Funds s’interroge sur la façon d’aborder 2017. Que faut-il attendre en matière de perspectives macroéconomiques ? Quel sera l’impact sur les marchés de la prise de fonction de Trump ? Va-t-on vers la fin des politiques monétaires accommodantes ? Quels seront les principaux risques à surveiller en 2017 ?
Le bilan de l'année 2016
Laurent Denize
Tout ce que les cassandres nous annonçaient en début d’année – catastrophes liées à la Chine, économie mondiale en décroissance ou encore chute du prix pétrole en dessous de 20 dollars le baril – ne s’est finalement pas réalisé. Ce qui ne signifie pas non plus qu’il n’y ait pas eu de chocs liés notamment à la géopolitique. Mais force est de constater que, malgré un début d’année très compliqué, les marchés ont réussi à s’accommoder de ces secousses.
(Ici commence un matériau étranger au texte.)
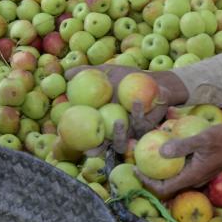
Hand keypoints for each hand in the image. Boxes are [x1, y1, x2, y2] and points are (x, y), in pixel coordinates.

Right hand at [65, 64, 187, 139]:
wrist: (155, 81)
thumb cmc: (128, 77)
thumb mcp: (106, 72)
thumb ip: (86, 72)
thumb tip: (66, 74)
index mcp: (102, 120)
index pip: (87, 134)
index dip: (80, 141)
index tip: (73, 140)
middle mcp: (114, 130)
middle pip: (103, 146)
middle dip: (97, 150)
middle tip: (92, 149)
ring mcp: (130, 132)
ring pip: (122, 143)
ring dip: (118, 135)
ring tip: (118, 122)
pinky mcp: (146, 129)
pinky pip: (142, 127)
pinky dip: (138, 113)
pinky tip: (137, 102)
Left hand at [138, 124, 221, 198]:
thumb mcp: (204, 138)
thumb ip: (183, 145)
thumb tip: (161, 150)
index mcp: (192, 176)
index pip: (164, 189)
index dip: (147, 183)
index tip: (136, 170)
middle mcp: (193, 179)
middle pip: (166, 185)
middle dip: (149, 176)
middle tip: (138, 162)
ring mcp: (197, 174)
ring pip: (173, 178)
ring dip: (159, 170)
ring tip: (147, 155)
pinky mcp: (200, 167)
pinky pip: (180, 169)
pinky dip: (170, 163)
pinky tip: (165, 147)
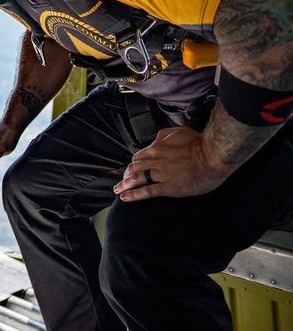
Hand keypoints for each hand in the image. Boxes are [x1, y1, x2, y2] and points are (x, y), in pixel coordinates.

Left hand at [114, 126, 235, 201]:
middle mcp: (155, 160)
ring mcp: (160, 174)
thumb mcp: (179, 132)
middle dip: (125, 176)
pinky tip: (125, 198)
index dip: (133, 164)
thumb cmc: (200, 144)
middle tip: (121, 182)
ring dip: (124, 185)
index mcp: (157, 148)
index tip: (130, 169)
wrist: (213, 156)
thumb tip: (155, 140)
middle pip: (134, 168)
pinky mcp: (168, 187)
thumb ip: (164, 135)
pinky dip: (133, 195)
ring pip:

Nous avons observé une reprise des indices de confiance à des niveaux au-dessus des moyennes post-crise qui ont permis à l’ensemble des actifs risqués d’offrir des performances positives au niveau mondial. La surprise est venue des taux dont la remontée n’a pas été aussi importante que nous l’avions anticipée. Les performances dans l’obligataire ont été remarquables. La décomposition de ces performances montre qu’elles sont encore liées à cette baisse des taux.
Christophe Besson
2016 est une année de mutation majeure engendrée par la lassitude des politiques monétaires. Entre le Brexit et l’élection de Donald Trump, il y a eu un événement clé : le discours des banquiers centraux qui ont appelé les gouvernements à prendre le relais des politiques monétaires. Ces discours ont influencé les marchés. Jusqu’alors, ils ne prenaient en compte que la réalité des rachats d’actifs et ils reconsidèrent désormais les phénomènes d’anticipation. Ce qui va donner le ton pour les prochains mois. Les politiques monétaires ont pour avantage d’avoir des actions visibles rapidement visibles alors qu’il faut du temps pour mettre en œuvre une politique budgétaire.